I'm struggling with a following task: Let $A = (Q, Σ, δ, q_{0}, F)$ be a DFA, in which every state is attainable (attainable state meaning that there exists a word that after reading that word, the automata will end up in said state). Is it possible to ALWAYS modify F in such way that the automata will be minimal?
So basically we have to think if it is always possible to modify F in an automata such that the automata will be minimal after that modification.
I know, that if we have a DFA with N states, then we have $2^N$ options to choose F from.
We have to find a counterexample DFA in which for every F picked there will be an option to further minimize the DFA.
I can't find a counterexample for that, could you help me with this task or maybe somehow narrow it down to some examples?
THANKS!
Possible Method: Let's assume there are no un-reachable nodes. Then DFA minimization works on the assumption that there are equivalent, non-distinguishable nodes. Lets say there are two equivalent nodes, then one can always set one of the equivalent nodes to be in F and the other to not be in F, and thus distinguish them.

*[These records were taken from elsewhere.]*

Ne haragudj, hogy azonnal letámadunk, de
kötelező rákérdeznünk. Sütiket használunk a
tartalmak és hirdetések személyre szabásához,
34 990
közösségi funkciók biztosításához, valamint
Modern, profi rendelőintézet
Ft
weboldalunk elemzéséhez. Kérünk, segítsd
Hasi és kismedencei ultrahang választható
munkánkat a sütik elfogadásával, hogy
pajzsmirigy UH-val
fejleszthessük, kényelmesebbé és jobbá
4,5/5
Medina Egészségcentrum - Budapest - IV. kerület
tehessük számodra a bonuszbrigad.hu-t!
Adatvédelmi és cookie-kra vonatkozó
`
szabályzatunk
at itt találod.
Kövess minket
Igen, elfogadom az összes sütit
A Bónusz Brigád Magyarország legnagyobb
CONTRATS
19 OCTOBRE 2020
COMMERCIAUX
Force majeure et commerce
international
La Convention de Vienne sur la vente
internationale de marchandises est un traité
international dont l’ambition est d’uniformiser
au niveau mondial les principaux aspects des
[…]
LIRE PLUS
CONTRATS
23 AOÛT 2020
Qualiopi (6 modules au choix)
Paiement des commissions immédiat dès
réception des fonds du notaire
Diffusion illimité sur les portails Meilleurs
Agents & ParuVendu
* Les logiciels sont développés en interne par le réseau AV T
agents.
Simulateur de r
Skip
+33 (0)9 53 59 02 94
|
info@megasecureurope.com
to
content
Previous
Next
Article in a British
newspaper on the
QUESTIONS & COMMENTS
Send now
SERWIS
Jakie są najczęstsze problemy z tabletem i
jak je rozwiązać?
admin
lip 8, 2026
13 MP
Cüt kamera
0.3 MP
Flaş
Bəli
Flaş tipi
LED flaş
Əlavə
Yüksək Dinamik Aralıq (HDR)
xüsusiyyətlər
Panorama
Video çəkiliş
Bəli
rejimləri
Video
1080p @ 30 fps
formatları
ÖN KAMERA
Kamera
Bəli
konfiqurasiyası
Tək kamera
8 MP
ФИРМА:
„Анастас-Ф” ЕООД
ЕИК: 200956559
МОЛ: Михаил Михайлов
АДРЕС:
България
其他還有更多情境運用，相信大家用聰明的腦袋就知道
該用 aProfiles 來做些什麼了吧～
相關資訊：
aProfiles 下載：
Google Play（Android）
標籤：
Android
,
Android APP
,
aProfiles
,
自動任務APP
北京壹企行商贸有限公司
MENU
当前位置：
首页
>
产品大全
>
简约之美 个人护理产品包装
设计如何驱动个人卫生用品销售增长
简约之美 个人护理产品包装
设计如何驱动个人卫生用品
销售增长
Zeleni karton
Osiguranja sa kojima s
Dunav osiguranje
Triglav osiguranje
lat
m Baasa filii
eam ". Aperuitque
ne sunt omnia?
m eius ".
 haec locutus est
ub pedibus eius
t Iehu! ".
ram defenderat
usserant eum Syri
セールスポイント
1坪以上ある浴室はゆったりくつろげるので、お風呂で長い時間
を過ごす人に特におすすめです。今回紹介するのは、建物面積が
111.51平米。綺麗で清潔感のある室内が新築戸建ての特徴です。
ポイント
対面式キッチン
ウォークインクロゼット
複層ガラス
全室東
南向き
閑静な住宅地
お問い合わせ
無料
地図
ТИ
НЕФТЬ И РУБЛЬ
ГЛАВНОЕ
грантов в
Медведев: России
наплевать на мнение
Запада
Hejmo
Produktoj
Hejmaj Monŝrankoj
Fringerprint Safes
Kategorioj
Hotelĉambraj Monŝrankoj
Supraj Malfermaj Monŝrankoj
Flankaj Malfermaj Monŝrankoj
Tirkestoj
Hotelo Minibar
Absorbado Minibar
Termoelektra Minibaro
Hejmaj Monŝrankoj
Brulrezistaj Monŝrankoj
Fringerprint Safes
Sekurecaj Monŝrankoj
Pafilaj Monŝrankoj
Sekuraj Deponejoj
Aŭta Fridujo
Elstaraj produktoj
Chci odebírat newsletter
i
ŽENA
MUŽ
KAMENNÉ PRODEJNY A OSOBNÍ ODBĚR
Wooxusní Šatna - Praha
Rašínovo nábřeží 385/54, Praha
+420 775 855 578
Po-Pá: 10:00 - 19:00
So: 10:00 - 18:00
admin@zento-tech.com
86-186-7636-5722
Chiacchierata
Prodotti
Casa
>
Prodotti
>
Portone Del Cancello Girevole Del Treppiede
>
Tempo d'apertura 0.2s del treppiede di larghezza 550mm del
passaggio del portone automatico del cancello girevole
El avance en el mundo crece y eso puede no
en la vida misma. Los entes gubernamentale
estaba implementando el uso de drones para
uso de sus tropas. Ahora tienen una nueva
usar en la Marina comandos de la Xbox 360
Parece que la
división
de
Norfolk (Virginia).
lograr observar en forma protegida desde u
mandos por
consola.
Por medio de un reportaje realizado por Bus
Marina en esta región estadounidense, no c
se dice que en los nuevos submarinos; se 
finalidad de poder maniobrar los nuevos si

But what if there are more than 2 equivalent nodes? In such cases, even after changing F, some 2 nodes may remain non-distinguishable. Concretely consider the following example:
In this case, the DFA accepts all words of size 2 or more. Can we find some subset of accepting states for which this is the minimal DFA? $C_0,C_1$ must be distinguished, so one must be accepting and the other not. Similarly, $D_0,D_1$ must be distinguished, so one must be accepting and the other not. But then, the accepting states, say $C_0,D_1$ can be merged and so can $C_1,D_0$ as they are non-distinguishable. So we cannot find any subsets of accepting states for which this is minimal.